Am 18.12.1969 wanderte Cord-Hinnerk nach Südwestafrika aus, dem heutigen Namibia. Bei seiner Abfahrt aus dem Bremer Hafen wurde er von 12 Jagdhornbläsern verabschiedet. Bei minus 22°C waren leider die Ventilhörner wegen Vereisung außer Betrieb. Schon ein halbes Jahr später besuch- ten sie ihn dort, es war eine sehr nachhaltig beeindruckende Reise. Noch heute kommen die Teilnehmer, 9 Bläser und 5 Frauen, ins Schwärmen und die jungen lauschen manchmal ungläubig, wenn sie von ihren Jagderlebnissen berichten. Nach dem Aufenthalt auf den Farmen wurde das Land bereist. Bei vielen Gelegenheiten wie Turnieren, Bällen oder Empfängen (z.B. beim Administrator, dem höchsten Regierungsbeamten des Landes) wurde ausgiebig geblasen und der Zweck des Horns als Jagdleitinstrument vorgestellt. Am letzten Abend fand auf Cord-Hinnerks Farm Bodenhausen ein Braaivleis (südafrikanischer Grillabend) mit Trophäenschau statt (14 Kudus, 18 Oryx, 11 Hartebeester, 14 Springböcke, 21 Warzenschweine, 1 Steinböckchen, 8 Strauße, 2 Schakale, 12 Stück Niederwild).
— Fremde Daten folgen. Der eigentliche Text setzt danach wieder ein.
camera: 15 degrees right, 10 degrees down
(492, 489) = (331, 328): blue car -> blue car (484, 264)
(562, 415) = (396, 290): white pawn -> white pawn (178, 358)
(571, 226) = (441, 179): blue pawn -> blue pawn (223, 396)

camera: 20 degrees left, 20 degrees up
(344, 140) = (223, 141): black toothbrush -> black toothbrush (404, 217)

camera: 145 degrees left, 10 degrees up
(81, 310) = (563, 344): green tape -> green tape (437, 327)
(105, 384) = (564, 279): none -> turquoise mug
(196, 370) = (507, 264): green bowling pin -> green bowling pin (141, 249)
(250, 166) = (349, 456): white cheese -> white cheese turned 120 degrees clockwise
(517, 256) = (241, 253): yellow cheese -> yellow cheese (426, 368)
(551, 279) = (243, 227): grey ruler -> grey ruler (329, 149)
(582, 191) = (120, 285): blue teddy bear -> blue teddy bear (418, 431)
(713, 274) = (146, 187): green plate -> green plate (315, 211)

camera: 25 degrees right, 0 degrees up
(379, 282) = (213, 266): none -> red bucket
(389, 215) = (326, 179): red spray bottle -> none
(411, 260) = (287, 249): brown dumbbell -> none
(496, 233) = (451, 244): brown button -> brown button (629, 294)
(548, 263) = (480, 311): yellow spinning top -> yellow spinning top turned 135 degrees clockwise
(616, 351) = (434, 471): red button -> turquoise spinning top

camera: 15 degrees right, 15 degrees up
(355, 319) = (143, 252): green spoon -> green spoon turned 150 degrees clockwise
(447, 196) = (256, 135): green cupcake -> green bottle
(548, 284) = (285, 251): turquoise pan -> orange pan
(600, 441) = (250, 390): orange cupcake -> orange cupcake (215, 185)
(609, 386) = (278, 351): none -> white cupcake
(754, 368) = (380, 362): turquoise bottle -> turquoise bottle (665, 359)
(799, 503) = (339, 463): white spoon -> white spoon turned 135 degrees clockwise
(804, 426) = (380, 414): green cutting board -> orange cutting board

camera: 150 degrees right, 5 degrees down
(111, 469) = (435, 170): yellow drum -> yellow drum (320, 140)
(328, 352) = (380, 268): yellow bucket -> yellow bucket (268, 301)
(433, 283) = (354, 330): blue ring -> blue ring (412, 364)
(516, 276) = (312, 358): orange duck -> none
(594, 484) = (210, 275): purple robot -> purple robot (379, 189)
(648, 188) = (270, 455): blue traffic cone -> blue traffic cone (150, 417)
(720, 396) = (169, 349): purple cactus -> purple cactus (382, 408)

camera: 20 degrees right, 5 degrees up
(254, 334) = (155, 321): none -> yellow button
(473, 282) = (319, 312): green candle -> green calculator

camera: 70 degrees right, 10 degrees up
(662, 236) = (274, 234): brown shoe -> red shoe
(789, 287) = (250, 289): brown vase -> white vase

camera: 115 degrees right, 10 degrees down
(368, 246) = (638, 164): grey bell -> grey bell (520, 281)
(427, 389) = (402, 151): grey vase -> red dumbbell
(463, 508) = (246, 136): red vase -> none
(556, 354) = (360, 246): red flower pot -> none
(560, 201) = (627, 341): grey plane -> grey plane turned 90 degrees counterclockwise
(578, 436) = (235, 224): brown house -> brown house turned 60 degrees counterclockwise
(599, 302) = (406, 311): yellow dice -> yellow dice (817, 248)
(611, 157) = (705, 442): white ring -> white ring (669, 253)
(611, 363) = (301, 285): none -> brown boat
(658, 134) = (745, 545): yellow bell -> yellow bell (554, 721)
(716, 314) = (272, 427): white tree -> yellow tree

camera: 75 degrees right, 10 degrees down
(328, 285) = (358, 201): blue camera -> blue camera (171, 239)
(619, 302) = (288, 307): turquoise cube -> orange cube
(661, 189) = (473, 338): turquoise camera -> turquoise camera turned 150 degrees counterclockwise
Mit Gästen und Gastgebern waren es insgesamt 49 Personen.

1970 bekamen Jonny, Gustav und Cord-Hinnerk das Silberne Bläserabzeichen, letzterer auch das Silberne Verdienstabzeichen das DJV als Mitbegründer des Bläsercorps, des Jagdgebrauchshundvereins sowie für Richtertätigkeit und Organisation von Hundeprüfungen.

Zwei Bläsergenerationen im August 2000: v.l..Volker Bannasch, Cord-Hinnerk Cordes, Jonny Meyer, Rudolf Martens und Gerhard Cordes

Der Deutschland-Aufenthalt von Cord-Hinnerk im August 2000 wurde als Gelegenheit genutzt, sich mit den anderen beiden noch lebenden Gründungsmitgliedern Jonny Meyer und Rudolf Martens zu treffen, ebenfalls dabei waren Volker Bannasch, Gerhard Cordes und Henning Meyer. Viele alte Erinnerungen und Geschichten wurden erzählt, von denen einige hier aufgeschrieben sind. Mit Freude sehen die 3 Gründer, dass fortgeführt wird, was sie begonnen haben und wünschen dem Bläsercorps Verden viel Erfolg und vor allem Spaß an der Jaghornbläserei sowie ein gutes Gelingen im Jubiläumsjahr 2002.